Entered for the Court

Tom Stagg

District Judge


FOOTNOTES
Click footnote number to return to corresponding location in the text.

*.This order and judgment is not binding precedent, except under the doctrines of law of the case, res judicata, and collateral estoppel. The court generally disfavors the citation of orders and judgments; nevertheless, an order and judgment may be cited under the terms and conditions of 10th Cir. R. 36.3.

2.The Honorable Tom Stagg, United States District Judge for the Western District of Louisiana, sitting by designation.


1.However, Infinity notified its own reinsurer of the potential liability that Infinity might have as a result of its actions.

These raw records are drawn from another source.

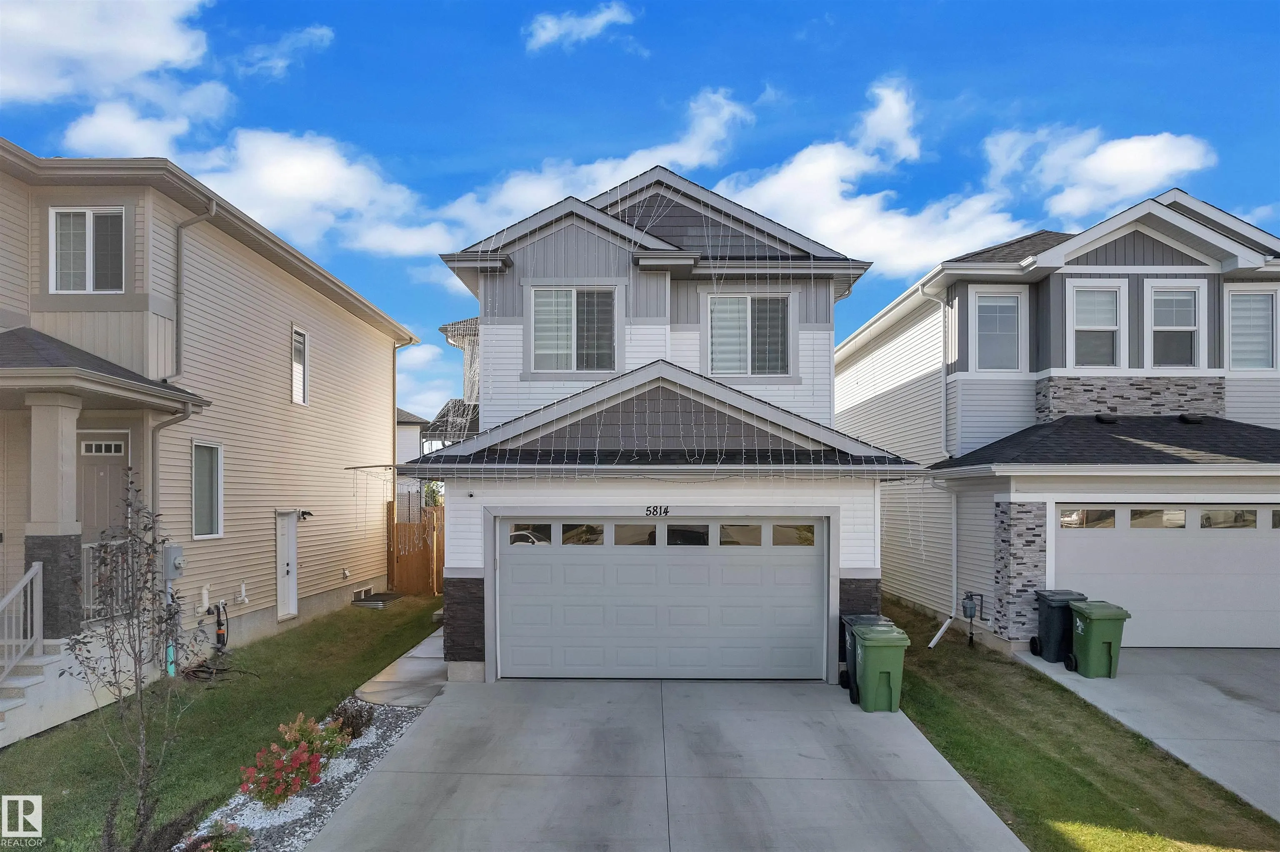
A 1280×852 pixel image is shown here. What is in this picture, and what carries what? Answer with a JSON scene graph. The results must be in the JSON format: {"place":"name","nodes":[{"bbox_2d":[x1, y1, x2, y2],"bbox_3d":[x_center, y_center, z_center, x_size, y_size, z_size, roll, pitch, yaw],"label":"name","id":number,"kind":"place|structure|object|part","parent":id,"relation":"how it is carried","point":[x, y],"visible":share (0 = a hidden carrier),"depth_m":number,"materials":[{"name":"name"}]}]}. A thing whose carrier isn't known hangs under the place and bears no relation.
{"place":"outdoors","nodes":[
{"label":"outdoors","id":0,"kind":"place"},
{"bbox_2d":[0,0,224,119],"label":"cloud","id":1,"kind":"structure","parent":0,"point":[126,73],"materials":[{"name":"white"}]},
{"bbox_2d":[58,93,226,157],"label":"cloud","id":2,"kind":"structure","parent":0,"point":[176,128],"materials":[{"name":"white"}]},
{"bbox_2d":[0,142,422,723],"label":"beige house","id":3,"kind":"structure","parent":0,"point":[301,291],"depth_m":11.60,"materials":[{"name":"plastic"}]},
{"bbox_2d":[23,390,87,639],"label":"porch column","id":4,"kind":"structure","parent":3,"relation":"attached to","point":[73,421],"depth_m":8.76,"materials":[{"name":"beige paint"}]},
{"bbox_2d":[48,207,125,292],"bbox_3d":[-7.123,-2.404,10.113,1.027,1.284,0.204,0,-2,1],"label":"window","id":5,"kind":"structure","parent":3,"relation":"in","point":[88,222],"depth_m":10.12,"materials":[{"name":"white"}]},
{"bbox_2d":[77,434,130,548],"bbox_3d":[-6.615,1.286,9.590,0.886,2.558,0.163,0,-2,1],"label":"front door","id":6,"kind":"structure","parent":3,"relation":"in","point":[116,476],"depth_m":9.61,"materials":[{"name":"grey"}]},
{"bbox_2d":[81,538,139,624],"bbox_3d":[-6.494,1.719,9.618,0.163,1.067,0.868,0,-2,1],"label":"porch railing","id":7,"kind":"object","parent":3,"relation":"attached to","point":[88,545],"visible":0.47,"depth_m":9.55,"materials":[{"name":"white metal"}]},
{"bbox_2d":[146,398,192,535],"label":"downspout","id":8,"kind":"object","parent":3,"relation":"attached to","point":[158,428],"visible":0.48,"depth_m":10.28,"materials":[{"name":"beige metal"}]},
{"bbox_2d":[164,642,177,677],"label":"pipe","id":9,"kind":"object","parent":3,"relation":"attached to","point":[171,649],"visible":0.56,"depth_m":10.01,"materials":[{"name":"teal plastic"}]},
{"bbox_2d":[161,544,184,581],"bbox_3d":[-6.340,1.728,10.629,0.247,0.497,0.334,0,-2,1],"label":"electric meter","id":10,"kind":"object","parent":3,"relation":"attached to","point":[176,550],"visible":0.95,"depth_m":10.54,"materials":[{"name":"grey metal"}]},
{"bbox_2d":[170,201,217,382],"bbox_3d":[-6.457,-1.932,11.236,0.699,3.217,0.632,0,-2,1],"label":"downspout","id":11,"kind":"object","parent":3,"relation":"attached to","point":[181,227],"visible":0.76,"depth_m":11.28,"materials":[{"name":"beige metal"}]},
{"bbox_2d":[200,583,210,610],"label":"vent pipe","id":12,"kind":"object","parent":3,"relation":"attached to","point":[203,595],"visible":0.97,"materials":[{"name":"white plastic"}]},
{"bbox_2d":[191,441,224,538],"bbox_3d":[-6.282,0.728,11.186,0.160,1.559,0.873,0,-2,1],"label":"window","id":13,"kind":"structure","parent":3,"relation":"in","point":[214,451],"depth_m":11.36,"materials":[{"name":"glass"}]},
{"bbox_2d":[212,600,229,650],"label":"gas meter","id":14,"kind":"object","parent":3,"relation":"attached to","point":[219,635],"visible":0.96,"depth_m":11.77,"materials":[{"name":"black"}]},
{"bbox_2d":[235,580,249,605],"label":"vent pipe","id":15,"kind":"object","parent":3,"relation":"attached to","point":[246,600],"visible":0.97,"depth_m":12.29,"materials":[{"name":"white plastic"}]},
{"bbox_2d":[275,508,299,621],"bbox_3d":[-6.243,2.343,13.887,0.159,2.050,0.835,0,-2,1],"label":"side door","id":16,"kind":"structure","parent":3,"relation":"in","point":[284,610],"depth_m":13.90,"materials":[{"name":"white paint"}]},
{"bbox_2d":[290,325,308,404],"bbox_3d":[-6.286,-1.313,14.239,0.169,1.585,0.763,0,-2,1],"label":"window","id":17,"kind":"structure","parent":3,"relation":"in","point":[301,401],"depth_m":14.41,"materials":[{"name":"white"}]},
{"bbox_2d":[298,509,314,520],"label":"wall lamp","id":18,"kind":"object","parent":3,"relation":"attached to","point":[306,513],"visible":0.96,"depth_m":13.81,"materials":[{"name":"black"}]},
{"bbox_2d":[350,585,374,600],"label":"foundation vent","id":19,"kind":"object","parent":3,"relation":"in","point":[366,590],"visible":0.86,"depth_m":16.33,"materials":[{"name":"metal"}]},
{"bbox_2d":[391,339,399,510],"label":"downspout","id":20,"kind":"object","parent":3,"relation":"attached to","point":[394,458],"visible":0.69,"depth_m":18.27,"materials":[{"name":"metal"}]},
{"bbox_2d":[0,595,447,851],"label":"lawn","id":21,"kind":"structure","parent":0,"point":[364,627],"materials":[{"name":"green plant"}]},
{"bbox_2d":[0,640,74,746],"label":"porch steps","id":22,"kind":"structure","parent":21,"relation":"on","point":[26,682],"depth_m":8.11,"materials":[{"name":"white concrete"}]},
{"bbox_2d":[0,558,42,680],"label":"stair railing","id":23,"kind":"object","parent":22,"relation":"on","point":[28,620],"visible":0.99,"depth_m":8.30,"materials":[{"name":"white metal"}]},
{"bbox_2d":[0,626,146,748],"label":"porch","id":24,"kind":"structure","parent":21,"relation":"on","point":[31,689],"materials":[{"name":"white concrete"}]},
{"bbox_2d":[60,474,199,851],"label":"young tree","id":25,"kind":"object","parent":21,"relation":"on","point":[163,540],"visible":0.99,"depth_m":5.57,"materials":[{"name":"plant"}]},
{"bbox_2d":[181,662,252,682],"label":"garden hose","id":26,"kind":"object","parent":21,"relation":"on","point":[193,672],"visible":0.82,"depth_m":10.52,"materials":[{"name":"black"}]},
{"bbox_2d":[180,694,426,851],"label":"gravel bed","id":27,"kind":"object","parent":21,"relation":"on","point":[371,734],"visible":0.45,"depth_m":6.46,"materials":[{"name":"grey gravel"}]},
{"bbox_2d":[179,818,256,851],"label":"shrub","id":28,"kind":"object","parent":27,"relation":"in","point":[234,846],"visible":0.98,"depth_m":5.34,"materials":[{"name":"plant"}]},
{"bbox_2d":[237,740,324,808],"bbox_3d":[-3.003,2.836,6.547,0.702,0.524,0.745,0,-2,1],"label":"bush","id":29,"kind":"object","parent":27,"relation":"in","point":[299,786],"visible":0.97,"depth_m":6.48,"materials":[{"name":"red plant"}]},
{"bbox_2d":[276,712,350,762],"bbox_3d":[-3.107,2.868,7.374,0.678,0.499,0.681,0,-2,1],"label":"flowering shrub","id":30,"kind":"object","parent":27,"relation":"in","point":[296,726],"visible":0.71,"depth_m":7.33,"materials":[{"name":"plant"}]},
{"bbox_2d":[329,700,374,740],"bbox_3d":[-2.991,2.922,8.061,0.558,0.415,0.572,0,-2,1],"label":"shrub","id":31,"kind":"object","parent":27,"relation":"in","point":[356,719],"visible":0.79,"depth_m":8.00,"materials":[{"name":"plant"}]},
{"bbox_2d":[350,591,405,608],"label":"window well","id":32,"kind":"object","parent":21,"relation":"on","point":[366,605],"visible":0.9,"depth_m":16.35,"materials":[{"name":"grey metal"}]},
{"bbox_2d":[386,501,443,595],"bbox_3d":[-4.415,2.611,17.894,2.698,2.224,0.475,0,-2,1],"label":"wooden fence","id":33,"kind":"object","parent":21,"relation":"on","point":[414,563],"visible":0.48,"depth_m":17.91,"materials":[{"name":"brown wood"}]},
{"bbox_2d":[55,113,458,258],"label":"cloud","id":34,"kind":"structure","parent":0,"point":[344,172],"materials":[{"name":"white"}]},
{"bbox_2d":[238,25,334,76],"label":"cloud","id":35,"kind":"structure","parent":0,"point":[311,31],"materials":[{"name":"white"}]},
{"bbox_2d":[354,626,451,710],"label":"walkway","id":36,"kind":"structure","parent":0,"point":[424,669],"materials":[{"name":"grey concrete"}]},
{"bbox_2d":[396,410,428,515],"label":"neighboring house","id":37,"kind":"structure","parent":0,"point":[414,438],"depth_m":34.44,"materials":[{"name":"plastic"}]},
{"bbox_2d":[393,342,460,421],"label":"cloud","id":38,"kind":"structure","parent":0,"point":[401,376],"materials":[{"name":"white"}]},
{"bbox_2d":[419,316,479,501],"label":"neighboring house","id":39,"kind":"structure","parent":0,"point":[449,331],"depth_m":24.85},
{"bbox_2d":[523,2,635,52],"label":"cloud","id":40,"kind":"structure","parent":0,"point":[547,33],"materials":[{"name":"white"}]},
{"bbox_2d":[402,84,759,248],"label":"cloud","id":41,"kind":"structure","parent":0,"point":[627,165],"materials":[{"name":"white"}]},
{"bbox_2d":[0,0,1279,424],"label":"sky","id":42,"kind":"structure","parent":0,"point":[650,100],"materials":[{"name":"blue"}]},
{"bbox_2d":[300,677,1028,851],"label":"driveway","id":43,"kind":"structure","parent":0,"point":[930,764],"materials":[{"name":"grey concrete"}]},
{"bbox_2d":[841,612,890,701],"bbox_3d":[2.905,2.764,9.817,0.699,0.961,0.619,0,-2,1],"label":"trash bin","id":44,"kind":"object","parent":43,"relation":"on","point":[847,620],"visible":0.22,"depth_m":9.74,"materials":[{"name":"black plastic"}]},
{"bbox_2d":[851,625,912,713],"bbox_3d":[2.839,2.722,9.273,0.658,0.960,0.665,0,-2,1],"label":"green trash bin","id":45,"kind":"object","parent":43,"relation":"on","point":[880,664],"visible":0.96,"depth_m":9.06,"materials":[{"name":"green plastic"}]},
{"bbox_2d":[418,162,919,686],"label":"house","id":46,"kind":"structure","parent":0,"point":[582,257],"depth_m":10.89,"materials":[{"name":"plastic"}]},
{"bbox_2d":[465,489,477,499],"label":"security camera","id":47,"kind":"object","parent":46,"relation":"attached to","point":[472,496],"visible":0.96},
{"bbox_2d":[529,287,618,371],"bbox_3d":[-1.007,-1.696,12.092,1.469,1.542,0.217,0,-2,1],"label":"window","id":48,"kind":"structure","parent":46,"relation":"in","point":[542,319],"depth_m":12.11,"materials":[{"name":"glass"}]},
{"bbox_2d":[644,505,670,516],"bbox_3d":[0.223,0.924,9.728,0.381,0.152,0.049,0,-2,1],"label":"house number","id":49,"kind":"object","parent":46,"relation":"attached to","point":[647,510],"visible":0.97,"depth_m":9.73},
{"bbox_2d":[493,518,827,680],"bbox_3d":[0.264,2.160,10.365,4.846,2.255,0.167,0,-2,1],"label":"garage door","id":50,"kind":"structure","parent":46,"relation":"in","point":[534,572],"depth_m":10.30,"materials":[{"name":"white metal"}]},
{"label":"garage windows","id":51,"kind":"part","parent":50,"relation":"part of","materials":[{"name":"glass"}]},
{"bbox_2d":[448,162,924,553],"bbox_3d":[0.482,-1.097,10.853,6.290,5.674,4.167,0,-2,1],"label":"string lights","id":52,"kind":"object","parent":46,"relation":"hanging from","point":[497,476],"visible":0.7,"depth_m":10.25},
{"bbox_2d":[704,291,792,376],"bbox_3d":[1.739,-1.660,12.472,1.479,1.595,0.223,0,-2,1],"label":"window","id":53,"kind":"structure","parent":46,"relation":"in","point":[717,351],"depth_m":12.49,"materials":[{"name":"glass"}]},
{"bbox_2d":[712,81,1024,270],"label":"cloud","id":54,"kind":"structure","parent":0,"point":[805,172],"materials":[{"name":"white"}]},
{"bbox_2d":[836,187,1279,653],"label":"house","id":55,"kind":"structure","parent":0,"point":[1101,257],"depth_m":13.01,"materials":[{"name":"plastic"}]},
{"bbox_2d":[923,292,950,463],"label":"downspout","id":56,"kind":"object","parent":55,"relation":"attached to","point":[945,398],"visible":0.8,"depth_m":14.16,"materials":[{"name":"white metal"}]},
{"bbox_2d":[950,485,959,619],"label":"downspout","id":57,"kind":"object","parent":55,"relation":"attached to","point":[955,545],"visible":0.95,"depth_m":13.35,"materials":[{"name":"white metal"}]},
{"bbox_2d":[960,590,983,646],"bbox_3d":[5.228,2.897,12.346,0.385,0.945,0.422,0,-2,1],"label":"gas meter","id":58,"kind":"object","parent":55,"relation":"attached to","point":[965,612],"visible":0.98,"depth_m":12.30,"materials":[{"name":"grey metal"}]},
{"bbox_2d":[970,287,1024,371],"bbox_3d":[6.123,-1.814,13.379,0.910,1.656,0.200,0,-2,1],"label":"window","id":59,"kind":"structure","parent":55,"relation":"in","point":[980,319],"depth_m":13.41,"materials":[{"name":"white glass"}]},
{"bbox_2d":[1065,280,1124,369],"bbox_3d":[7.492,-1.817,12.862,0.871,1.622,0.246,0,-2,1],"label":"window","id":60,"kind":"structure","parent":55,"relation":"in","point":[1108,329],"depth_m":12.90,"materials":[{"name":"white"}]},
{"bbox_2d":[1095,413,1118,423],"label":"roof vent","id":61,"kind":"object","parent":55,"relation":"on","point":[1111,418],"visible":0.89,"depth_m":12.87,"materials":[{"name":"black"}]},
{"bbox_2d":[1051,503,1279,649],"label":"garage door","id":62,"kind":"structure","parent":55,"relation":"in","point":[1166,548],"depth_m":11.96,"materials":[{"name":"white metal"}]},
{"label":"garage windows","id":63,"kind":"part","parent":62,"relation":"part of","materials":[{"name":"glass"}]},
{"bbox_2d":[1146,280,1202,369],"bbox_3d":[8.841,-1.833,12.959,0.826,1.654,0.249,0,-2,1],"label":"window","id":64,"kind":"structure","parent":55,"relation":"in","point":[1156,289],"depth_m":13.00,"materials":[{"name":"white"}]},
{"bbox_2d":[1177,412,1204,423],"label":"roof vent","id":65,"kind":"object","parent":55,"relation":"on","point":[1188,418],"visible":0.89,"depth_m":12.91,"materials":[{"name":"black"}]},
{"bbox_2d":[1224,287,1278,370],"bbox_3d":[10.043,-1.768,12.848,0.860,1.579,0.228,0,-2,1],"label":"window","id":66,"kind":"structure","parent":55,"relation":"in","point":[1266,316],"depth_m":12.85,"materials":[{"name":"white"}]},
{"bbox_2d":[875,600,1278,851],"label":"lawn","id":67,"kind":"structure","parent":0,"point":[1055,766],"materials":[{"name":"green plant"}]},
{"bbox_2d":[926,615,953,648],"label":"downspout","id":68,"kind":"object","parent":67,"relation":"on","point":[940,632],"visible":0.98,"depth_m":12.40,"materials":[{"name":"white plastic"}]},
{"bbox_2d":[980,124,1215,223],"label":"cloud","id":69,"kind":"structure","parent":0,"point":[1146,165],"materials":[{"name":"white"}]},
{"bbox_2d":[1016,646,1279,819],"label":"driveway","id":70,"kind":"structure","parent":0,"point":[1278,726],"materials":[{"name":"grey concrete"}]},
{"bbox_2d":[1029,590,1087,663],"bbox_3d":[6.153,2.781,11.461,0.690,0.963,0.622,0,-2,1],"label":"trash bin","id":71,"kind":"object","parent":70,"relation":"on","point":[1045,622],"visible":0.64,"depth_m":11.28,"materials":[{"name":"plastic"}]},
{"bbox_2d":[1067,601,1130,677],"bbox_3d":[6.206,2.755,10.677,0.641,0.937,0.651,0,-2,1],"label":"green trash bin","id":72,"kind":"object","parent":70,"relation":"on","point":[1093,630],"visible":0.97,"depth_m":10.47,"materials":[{"name":"green plastic"}]},
{"bbox_2d":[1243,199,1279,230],"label":"cloud","id":73,"kind":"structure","parent":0,"point":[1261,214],"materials":[{"name":"white"}]},
{"label":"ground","id":74,"kind":"structure","parent":0},
{"bbox_2d":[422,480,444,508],"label":"tree","id":75,"kind":"object","parent":74,"relation":"on","point":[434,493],"visible":0.28,"depth_m":26.44,"materials":[{"name":"green plant"}]}
]}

It also internally decided that it would pay any judgment eventually entered against Santiago, regardless of whether the eventual judgment exceeded $15,000.

2.Infinity attempts to support this argument by citing a Tenth Circuit decision applying Wyoming law in Marathon Ashland Pipe Line LLC v. Md. Cas. Co., 243 F.3d 1232 (10th Cir. 2001). Another panel of this court affirmed the summary judgment for the insurer on the bad faith claim. When discussing the claim for third-party bad faith, the court summarily affirmed the district court's grant of summary judgment on the claim, noting that the Wyoming Supreme Court has held that "such a claim will not accrue until after a judgment has been entered against the insured in excess of the policy limits." Id. at 1250. The Marathon court, however, had no occasion to review what constitutes a "judgment" sufficient for a third-party claim to accrue under Wyoming law and addressed the merits of the third-party claim in one paragraph of a lengthy opinion addressing numerous other issues in great detail. Additionally, the Wyoming Supreme Court has spoken clearly on the question since the Marathon opinion. See Gainsco Ins. Co. v. Amoco Prod. Co., 53 P.3d 1051 (Wyo. 2002).

3.Infinity does not argue, as appellees contend, that contract principles prevent it from having any liability beyond the $15,000 limits of its policy of insurance with Santiago.

4.The opinion makes this statement with the proviso of "under the circumstances of the case now before us." Id. at 1061. However, the circumstances of Gainsco and the case before this panel are similar enough for this reservation to be of no concern.